Even classical culture can have fun riding a bike

opinion September 24, 2016 01:00

8,277 Viewed

Maybe I’m not the best person to be speaking intelligently about the controversial music video “Tiew Thai Mee Hay”, but it’s got everyone else talking about it. The video, depicting Ravana (Thotsakan) from the Ramayana/Ramakien doing whimsical things lik



Unless you believe that each of us has the right to comment on our culture, you might be spared frustration over the Culture Ministry requesting substantial editing to the video. You can just leave the verdict on all such creativity to the civil servants. 
The ministry boffins don’t think Thotsakan should be depicted so light-heartedly, not even in a video meant to bring in more tourists (especially not if that’s the case, apparently). But a lot of people who feel just as protective of Thai culture as the ministry beg to differ.
In the ministry’s view, khon – the masked theatre that presents the Ramakien tales in costumes just like the actors in the video wear – is high art and thus deserving of more respect. The Ramakien is high-class literature and shouldn’t be treated so casually. 
In the more flexible view espoused by a mostly younger crowd, the “Tiew Thai Mee Hay” video is delightful, well suited to Thailand’s culture and international image and, anyway, why not? Also, as one online commentator pointed out, “When Thai kids admire Western culture you chastise them, but when a Thai work is created that appeals to youth, you ban it!”
Is it really “degrading” for Thotsakan, great king of the giants, to be seen making kanom krok, the rice pudding? The traditionalists in the crowd argue that such a powerful figure would never stoop to making pudding – or riding a go-kart or jet-ski. 
My take is that the critics are way too serious about this little fun film. First of all, every activity depicted in the video is what tourists are likely to see when they come here, if not actually enjoy themselves. That includes kanom krok, a star of our dessert menu for aeons. Go-karting and jet-skiing are big draws here, outdoor pastimes that for the most part never cause anyone harm. And Thotsakan was specifically chosen because of his immense popularity among Thais.
The amusing video struck a chord with young people plugged into the social media, where it was previewing before the Culture Ministry wet its pants. 
Until the ministry “red-flagged” the video, it had earned viral status. Once officialdom stepped in and asked the creators to edit out all that modern “inappropriate” stuff, interest shot up again.
Exactly what is appropriate and what isn’t? 
Somebody really ought to decide – except that it’s not possible. Culture is dynamic, not fixed. And it’s the people who shape culture, so who is best positioned to judge on such anomalies as this if not the people? Not even khon has remained stagnant, evolving from royal-eyes-only performances during the reign of King Rama IV to the theatre of Everyman today, with many loud side trips to the temple fairs.
The ministry has been accused online of trying to “hog the blanket”. If it monopolises any form of art, drains it of involvement by the common man, that art is likely to go extinct. My friend Chana Sevikul, the veteran songwriter and art teacher, sees culture as a big tree of many branches.

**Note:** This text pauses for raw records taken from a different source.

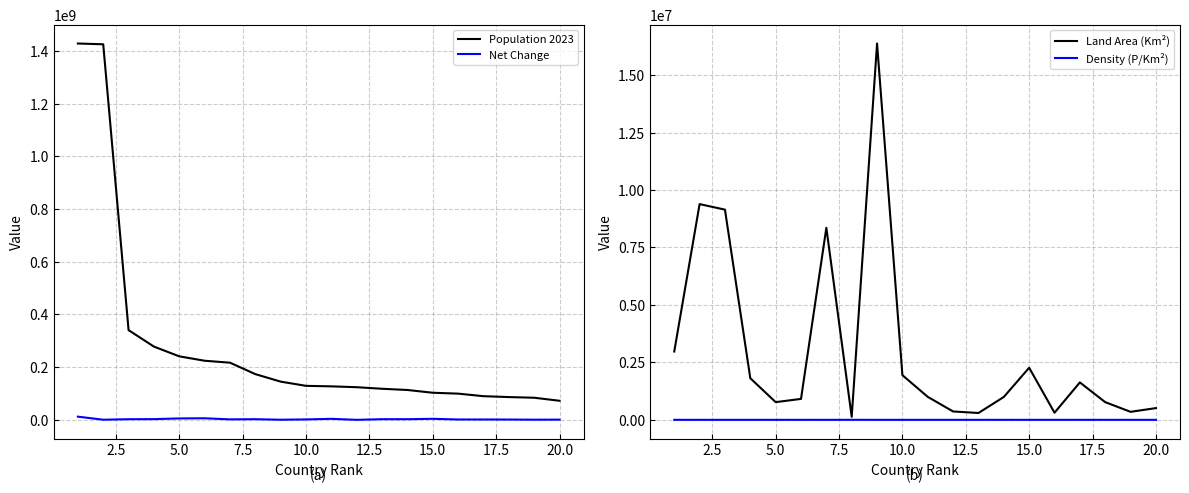

Which series has the largest range (max minus min)?

Population 2023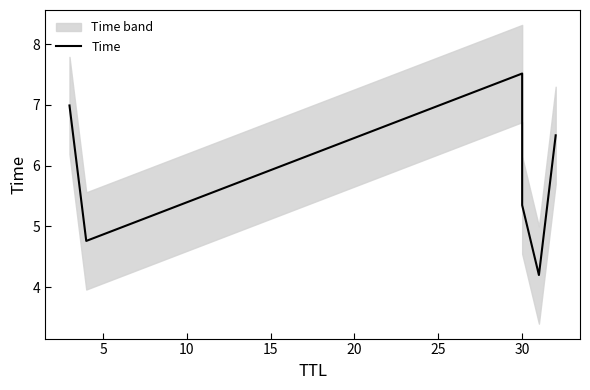

How many points are higher than both their immediate neighbors (excluding endpoints)?

1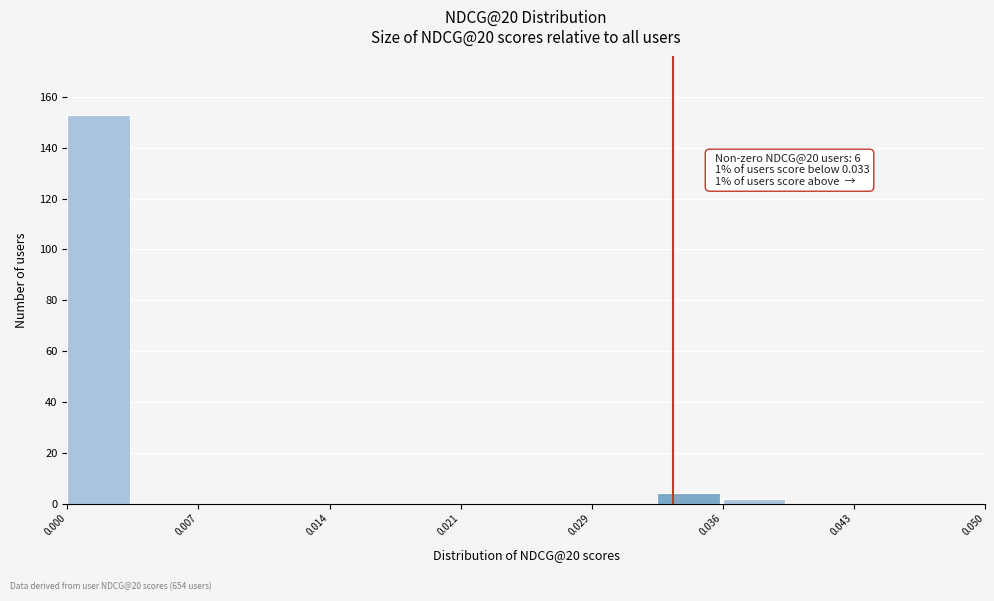

Around what value on the x-axis is the tallest bar? Give the approximate position of its centre, as read against the axis.

0.002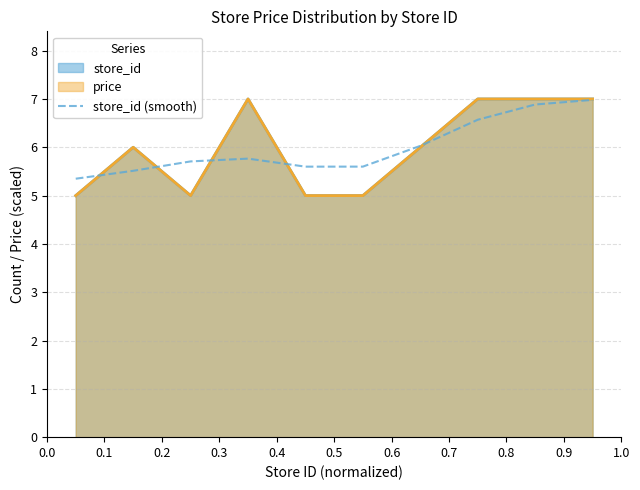

Does the chart display data point markers on the line(s)?

No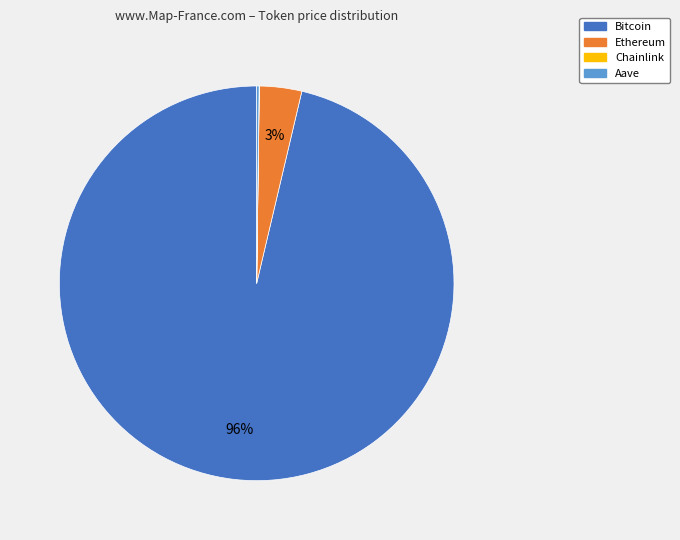

Is Ethereum the majority of the pie?

No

If we keep cutting off the branches, he says, one day we’ll be left with a bonsai, pretty but forever stunted.
Artist Chalermchai Kositpipat, who built the renowned Wat Rong Khun (White Temple) in Chiang Rai, loves the khon music video. “I didn’t see anything wrong with it,” he says, recalling his own youthful battles over perceived inappropriateness. “We could hardly ever come up with any great ideas for fear that they’d be disapproved by phuyai.”
He persevered, obviously, and the White Temple, which merges classical Siamese architecture with contemporary art, draws millions of tourists annually. 
Had he and others not been eager to experiment, Thai architecture would be much poorer than it is today.
Chalermchai says that, for art and culture to flourish is a sustained way, a two-pronged approach is needed. They should maintain authenticity and at the same time be modern-minded, always exploring new ideas.
The ministry needs to consider its role. Does it want to be the sole authority on culture, or is there benefit to be gained from including everyone? If the latter, its officials need only consult the social media and hear out what’s being said.
 
 This is my last column for 
The Nation. Thank you for reading and sharing your opinions – whether you’ve agreed with me or not.